:: Source extract ::
December 11, 2008 | 9:53 am

During the last year, the Tevatron particle accelerator at Fermi National Accelerator Laboratory has broken more than a dozen records for:     

  • Stacking–the number of antiprotons produced;
  • Number of consecutive stores without failure–the entire process of injecting bunches of protons and antiprotons and making them collide;
  • Peak, or initial, luminosity–the number of collisions per second at the beginning of a Tevatron store;
  • And integrated, or delivered, luminosity–the number of collisions produced in the course of a store.

When Mary Convery moved to the Accelerator Division about one and a half years ago, people told her that with major upgrades finished there wasn’t much to do but to keep the nearly three-decades-old Tevatron particle accelerator running smoothly.

“‘There are no more home runs to get,’ I was told,” says Convery, Fermi National Accelerator Laboratory deputy run coordinator. “Yet, we keep continuing to make improvements.”

In the past five years at the Tevatron, the luminosity–the number of collisions per second–has increased sixfold. In the last six weeks alone, overall luminosity has improved 10 percent, generating more than a dozen luminosity records, sometimes multiple records in one week. Since October, the Tevatron has had nine of the top ten stores in its history.
:::
:: Extracted material ::
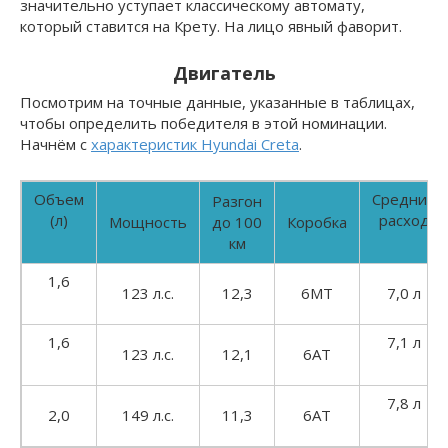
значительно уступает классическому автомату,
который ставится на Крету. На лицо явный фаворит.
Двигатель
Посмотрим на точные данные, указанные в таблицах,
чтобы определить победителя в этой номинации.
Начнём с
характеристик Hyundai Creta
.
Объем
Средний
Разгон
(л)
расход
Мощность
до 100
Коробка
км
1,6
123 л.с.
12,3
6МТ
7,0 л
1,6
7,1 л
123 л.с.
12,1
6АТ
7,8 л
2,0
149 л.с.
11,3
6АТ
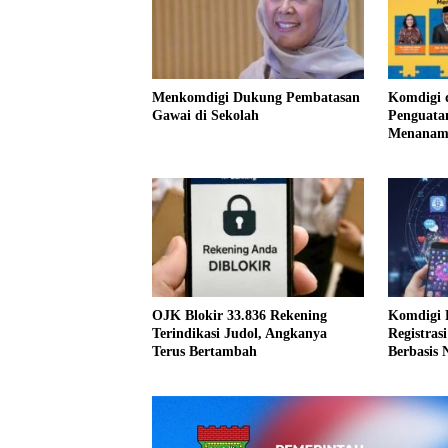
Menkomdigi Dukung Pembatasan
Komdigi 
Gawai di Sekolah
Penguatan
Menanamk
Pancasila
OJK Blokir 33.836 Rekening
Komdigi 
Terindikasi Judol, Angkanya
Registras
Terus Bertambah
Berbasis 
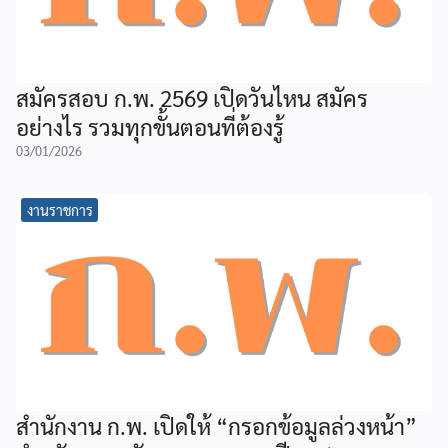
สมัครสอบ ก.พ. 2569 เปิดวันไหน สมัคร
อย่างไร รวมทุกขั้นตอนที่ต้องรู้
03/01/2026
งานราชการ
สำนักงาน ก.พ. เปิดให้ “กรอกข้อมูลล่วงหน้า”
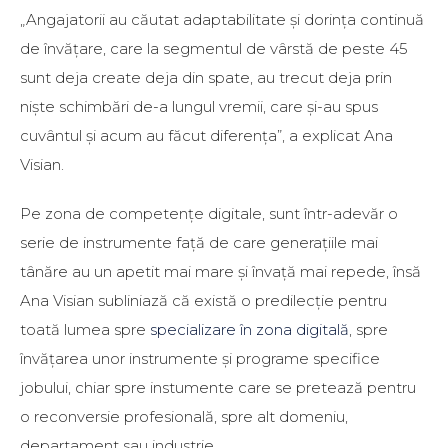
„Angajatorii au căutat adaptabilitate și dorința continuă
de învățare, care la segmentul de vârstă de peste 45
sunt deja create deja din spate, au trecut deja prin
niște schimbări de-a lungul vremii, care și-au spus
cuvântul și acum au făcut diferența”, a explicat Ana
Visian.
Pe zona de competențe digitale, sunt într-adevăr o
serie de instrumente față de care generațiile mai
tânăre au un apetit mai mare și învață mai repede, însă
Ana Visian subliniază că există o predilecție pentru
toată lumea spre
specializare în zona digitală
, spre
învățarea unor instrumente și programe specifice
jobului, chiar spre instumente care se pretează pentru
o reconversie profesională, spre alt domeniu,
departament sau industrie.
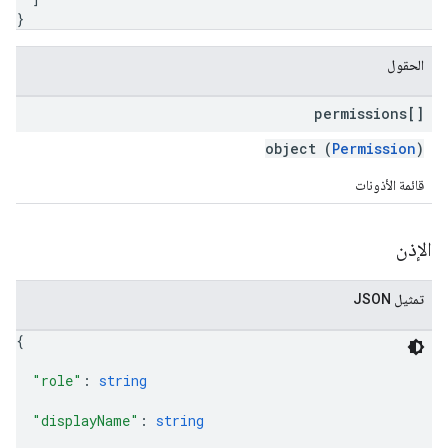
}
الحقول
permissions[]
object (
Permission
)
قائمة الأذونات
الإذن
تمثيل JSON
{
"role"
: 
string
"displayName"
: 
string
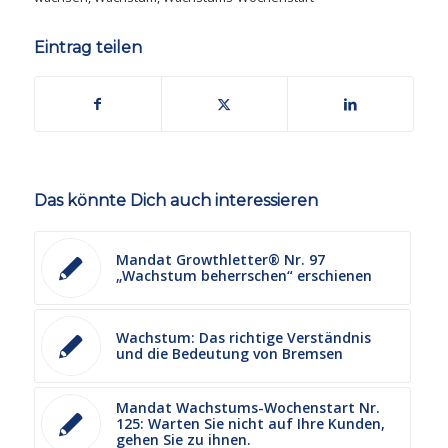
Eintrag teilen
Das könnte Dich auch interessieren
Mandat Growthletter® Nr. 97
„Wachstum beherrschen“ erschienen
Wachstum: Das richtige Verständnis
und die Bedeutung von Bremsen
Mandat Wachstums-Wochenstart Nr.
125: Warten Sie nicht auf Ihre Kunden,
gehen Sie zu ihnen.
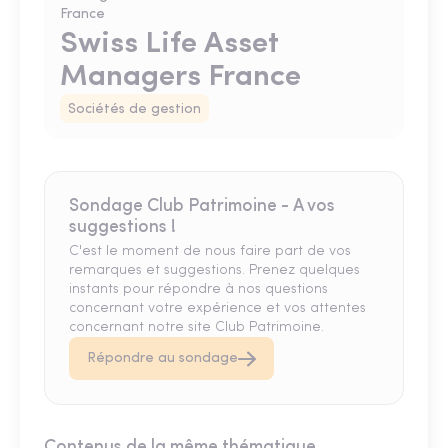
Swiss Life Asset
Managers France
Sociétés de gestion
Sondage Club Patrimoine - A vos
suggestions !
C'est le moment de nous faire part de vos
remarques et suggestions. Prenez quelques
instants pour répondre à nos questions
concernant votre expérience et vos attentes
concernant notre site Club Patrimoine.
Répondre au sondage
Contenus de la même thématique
:::
Task list:
[1] Rewrite the paragraph of the Tevatron text that begins "In the past five years" as a short bulleted list, keeping its main facts.
[2] From the rows, please output the lines starting at the line that contains "Eintrag teilen" and stopping after the line that contains "gehen Sie zu ihnen.", reproducing each one unchanged.

Written responses:
[1]
- In the past five years, the Tevatron's luminosity (collisions per second) has increased sixfold.
- In the last six weeks, overall luminosity improved 10 percent, producing more than a dozen luminosity records, sometimes several in one week.
- Since October, the Tevatron has had nine of the top ten stores in its history.

[2]
Eintrag teilen
Das könnte Dich auch interessieren
Mandat Growthletter® Nr. 97
„Wachstum beherrschen“ erschienen
Wachstum: Das richtige Verständnis
und die Bedeutung von Bremsen
Mandat Wachstums-Wochenstart Nr.
125: Warten Sie nicht auf Ihre Kunden,
gehen Sie zu ihnen.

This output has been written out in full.